What is needed: Transcribe the lines below word for word, leaving out the pictures.
Information supplied Block Start
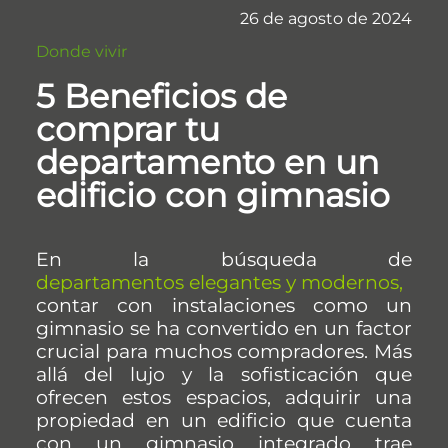
26 de agosto de 2024
Donde vivir
5 Beneficios de
comprar tu
departamento en un
edificio con gimnasio
En la búsqueda de
departamentos elegantes y modernos
,
contar con instalaciones como un
gimnasio se ha convertido en un factor
crucial para muchos compradores. Más
allá del lujo y la sofisticación que
ofrecen estos espacios, adquirir una
propiedad en un edificio que cuenta
con un gimnasio integrado trae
Information supplied Block End
Answer for the task:
26 de agosto de 2024
Donde vivir
5 Beneficios de
comprar tu
departamento en un
edificio con gimnasio
En la búsqueda de
departamentos elegantes y modernos
,
contar con instalaciones como un
gimnasio se ha convertido en un factor
crucial para muchos compradores. Más
allá del lujo y la sofisticación que
ofrecen estos espacios, adquirir una
propiedad en un edificio que cuenta
con un gimnasio integrado trae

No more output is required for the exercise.